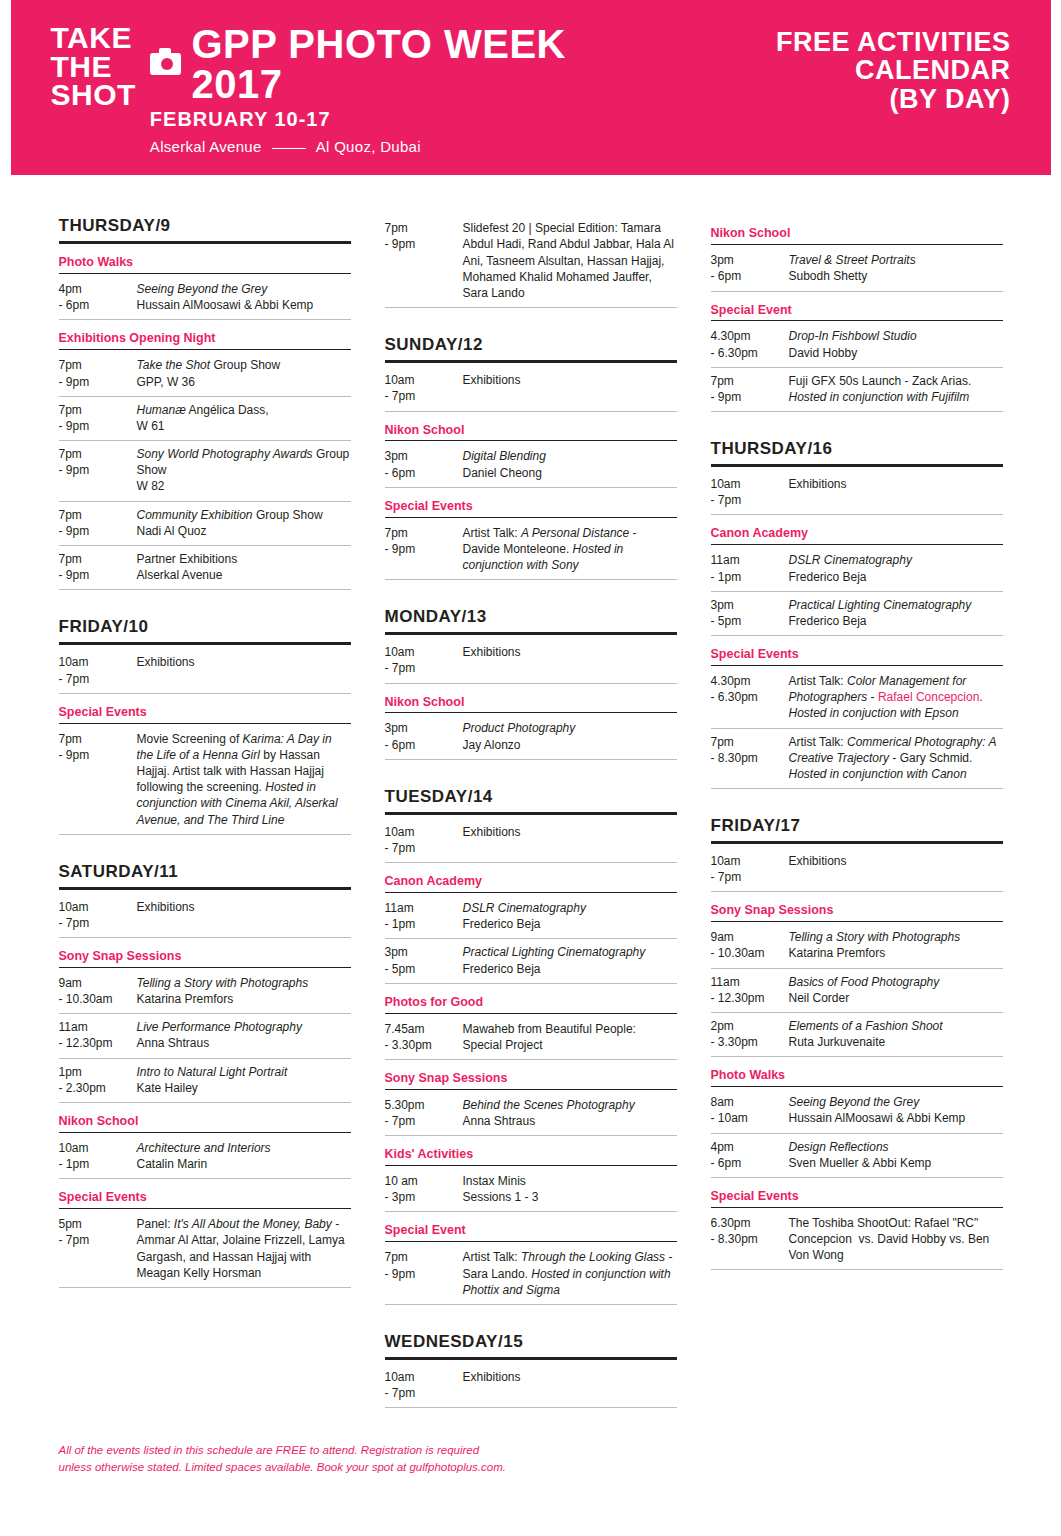Take The Shot
GPP Photo Week 2017
February 10-17
Alserkal Avenue Al Quoz, Dubai
Free Activities Calendar
(By Day)
Thursday/9
Photo Walks
| 4pm - 6pm | Seeing Beyond the Grey Hussain AlMoosawi & Abbi Kemp |
Exhibitions Opening Night
| 7pm - 9pm | Take the Shot Group Show GPP, W 36 |
| 7pm - 9pm | Humanæ Angélica Dass, W 61 |
| 7pm - 9pm | Sony World Photography Awards Group Show W 82 |
| 7pm - 9pm | Community Exhibition Group Show Nadi Al Quoz |
| 7pm - 9pm | Partner Exhibitions Alserkal Avenue |
Friday/10
| 10am - 7pm | Exhibitions |
Special Events
| 7pm - 9pm | Movie Screening of Karima: A Day in the Life of a Henna Girl by Hassan Hajjaj. Artist talk with Hassan Hajjaj following the screening. Hosted in conjunction with Cinema Akil, Alserkal Avenue, and The Third Line |
Saturday/11
| 10am - 7pm | Exhibitions |
Sony Snap Sessions
| 9am - 10.30am | Telling a Story with Photographs Katarina Premfors |
| 11am - 12.30pm | Live Performance Photography Anna Shtraus |
| 1pm - 2.30pm | Intro to Natural Light Portrait Kate Hailey |
Nikon School
| 10am - 1pm | Architecture and Interiors Catalin Marin |
Special Events
| 5pm - 7pm | Panel: It's All About the Money, Baby - Ammar Al Attar, Jolaine Frizzell, Lamya Gargash, and Hassan Hajjaj with Meagan Kelly Horsman |
| 7pm - 9pm | Slidefest 20 / Special Edition: Tamara Abdul Hadi, Rand Abdul Jabbar, Hala Al Ani, Tasneem Alsultan, Hassan Hajjaj, Mohamed Khalid Mohamed Jauffer, Sara Lando |
Sunday/12
| 10am - 7pm | Exhibitions |
Nikon School
| 3pm - 6pm | Digital Blending Daniel Cheong |
Special Events
| 7pm - 9pm | Artist Talk: A Personal Distance - Davide Monteleone. Hosted in conjunction with Sony |
Monday/13
| 10am - 7pm | Exhibitions |
Nikon School
| 3pm - 6pm | Product Photography Jay Alonzo |
Tuesday/14
| 10am - 7pm | Exhibitions |
Canon Academy
| 11am - 1pm | DSLR Cinematography Frederico Beja |
| 3pm - 5pm | Practical Lighting Cinematography Frederico Beja |
Photos for Good
| 7.45am - 3.30pm | Mawaheb from Beautiful People: Special Project |
Sony Snap Sessions
| 5.30pm - 7pm | Behind the Scenes Photography Anna Shtraus |
Kids' Activities
| 10 am - 3pm | Instax Minis Sessions 1 - 3 |
Special Event
| 7pm - 9pm | Artist Talk: Through the Looking Glass - Sara Lando. Hosted in conjunction with Phottix and Sigma |
Wednesday/15
| 10am - 7pm | Exhibitions |
Nikon School
| 3pm - 6pm | Travel & Street Portraits Subodh Shetty |
Special Event
| 4.30pm - 6.30pm | Drop-In Fishbowl Studio David Hobby |
| 7pm - 9pm | Fuji GFX 50s Launch - Zack Arias. Hosted in conjunction with Fujifilm |
Thursday/16
| 10am - 7pm | Exhibitions |
Canon Academy
| 11am - 1pm | DSLR Cinematography Frederico Beja |
| 3pm - 5pm | Practical Lighting Cinematography Frederico Beja |
Special Events
| 4.30pm - 6.30pm | Artist Talk: Color Management for Photographers - Rafael Concepcion . Hosted in conjuction with Epson |
| 7pm - 8.30pm | Artist Talk: Commerical Photography: A Creative Trajectory - Gary Schmid. Hosted in conjunction with Canon |
Friday/17
| 10am - 7pm | Exhibitions |
Sony Snap Sessions
| 9am - 10.30am | Telling a Story with Photographs Katarina Premfors |
| 11am - 12.30pm | Basics of Food Photography Neil Corder |
| 2pm - 3.30pm | Elements of a Fashion Shoot Ruta Jurkuvenaite |
Photo Walks
| 8am - 10am | Seeing Beyond the Grey Hussain AlMoosawi & Abbi Kemp |
| 4pm - 6pm | Design Reflections Sven Mueller & Abbi Kemp |
Special Events
| 6.30pm - 8.30pm | The Toshiba ShootOut: Rafael "RC" Concepcion vs. David Hobby vs. Ben Von Wong |
All of the events listed in this schedule are FREE to attend. Registration is required
unless otherwise stated. Limited spaces available. Book your spot at gulfphotoplus.com.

Task item
Take the records above and transcribe them exactly, dropping every picture.

Solution to the exercise
Take The Shot
GPP Photo Week 2017
February 10-17
Alserkal Avenue Al Quoz, Dubai
Free Activities Calendar
(By Day)
Thursday/9
Photo Walks
| 4pm - 6pm | Seeing Beyond the Grey Hussain AlMoosawi & Abbi Kemp |
Exhibitions Opening Night
| 7pm - 9pm | Take the Shot Group Show GPP, W 36 |
| 7pm - 9pm | Humanæ Angélica Dass, W 61 |
| 7pm - 9pm | Sony World Photography Awards Group Show W 82 |
| 7pm - 9pm | Community Exhibition Group Show Nadi Al Quoz |
| 7pm - 9pm | Partner Exhibitions Alserkal Avenue |
Friday/10
| 10am - 7pm | Exhibitions |
Special Events
| 7pm - 9pm | Movie Screening of Karima: A Day in the Life of a Henna Girl by Hassan Hajjaj. Artist talk with Hassan Hajjaj following the screening. Hosted in conjunction with Cinema Akil, Alserkal Avenue, and The Third Line |
Saturday/11
| 10am - 7pm | Exhibitions |
Sony Snap Sessions
| 9am - 10.30am | Telling a Story with Photographs Katarina Premfors |
| 11am - 12.30pm | Live Performance Photography Anna Shtraus |
| 1pm - 2.30pm | Intro to Natural Light Portrait Kate Hailey |
Nikon School
| 10am - 1pm | Architecture and Interiors Catalin Marin |
Special Events
| 5pm - 7pm | Panel: It's All About the Money, Baby - Ammar Al Attar, Jolaine Frizzell, Lamya Gargash, and Hassan Hajjaj with Meagan Kelly Horsman |
| 7pm - 9pm | Slidefest 20 / Special Edition: Tamara Abdul Hadi, Rand Abdul Jabbar, Hala Al Ani, Tasneem Alsultan, Hassan Hajjaj, Mohamed Khalid Mohamed Jauffer, Sara Lando |
Sunday/12
| 10am - 7pm | Exhibitions |
Nikon School
| 3pm - 6pm | Digital Blending Daniel Cheong |
Special Events
| 7pm - 9pm | Artist Talk: A Personal Distance - Davide Monteleone. Hosted in conjunction with Sony |
Monday/13
| 10am - 7pm | Exhibitions |
Nikon School
| 3pm - 6pm | Product Photography Jay Alonzo |
Tuesday/14
| 10am - 7pm | Exhibitions |
Canon Academy
| 11am - 1pm | DSLR Cinematography Frederico Beja |
| 3pm - 5pm | Practical Lighting Cinematography Frederico Beja |
Photos for Good
| 7.45am - 3.30pm | Mawaheb from Beautiful People: Special Project |
Sony Snap Sessions
| 5.30pm - 7pm | Behind the Scenes Photography Anna Shtraus |
Kids' Activities
| 10 am - 3pm | Instax Minis Sessions 1 - 3 |
Special Event
| 7pm - 9pm | Artist Talk: Through the Looking Glass - Sara Lando. Hosted in conjunction with Phottix and Sigma |
Wednesday/15
| 10am - 7pm | Exhibitions |
Nikon School
| 3pm - 6pm | Travel & Street Portraits Subodh Shetty |
Special Event
| 4.30pm - 6.30pm | Drop-In Fishbowl Studio David Hobby |
| 7pm - 9pm | Fuji GFX 50s Launch - Zack Arias. Hosted in conjunction with Fujifilm |
Thursday/16
| 10am - 7pm | Exhibitions |
Canon Academy
| 11am - 1pm | DSLR Cinematography Frederico Beja |
| 3pm - 5pm | Practical Lighting Cinematography Frederico Beja |
Special Events
| 4.30pm - 6.30pm | Artist Talk: Color Management for Photographers - Rafael Concepcion . Hosted in conjuction with Epson |
| 7pm - 8.30pm | Artist Talk: Commerical Photography: A Creative Trajectory - Gary Schmid. Hosted in conjunction with Canon |
Friday/17
| 10am - 7pm | Exhibitions |
Sony Snap Sessions
| 9am - 10.30am | Telling a Story with Photographs Katarina Premfors |
| 11am - 12.30pm | Basics of Food Photography Neil Corder |
| 2pm - 3.30pm | Elements of a Fashion Shoot Ruta Jurkuvenaite |
Photo Walks
| 8am - 10am | Seeing Beyond the Grey Hussain AlMoosawi & Abbi Kemp |
| 4pm - 6pm | Design Reflections Sven Mueller & Abbi Kemp |
Special Events
| 6.30pm - 8.30pm | The Toshiba ShootOut: Rafael "RC" Concepcion vs. David Hobby vs. Ben Von Wong |
All of the events listed in this schedule are FREE to attend. Registration is required
unless otherwise stated. Limited spaces available. Book your spot at gulfphotoplus.com.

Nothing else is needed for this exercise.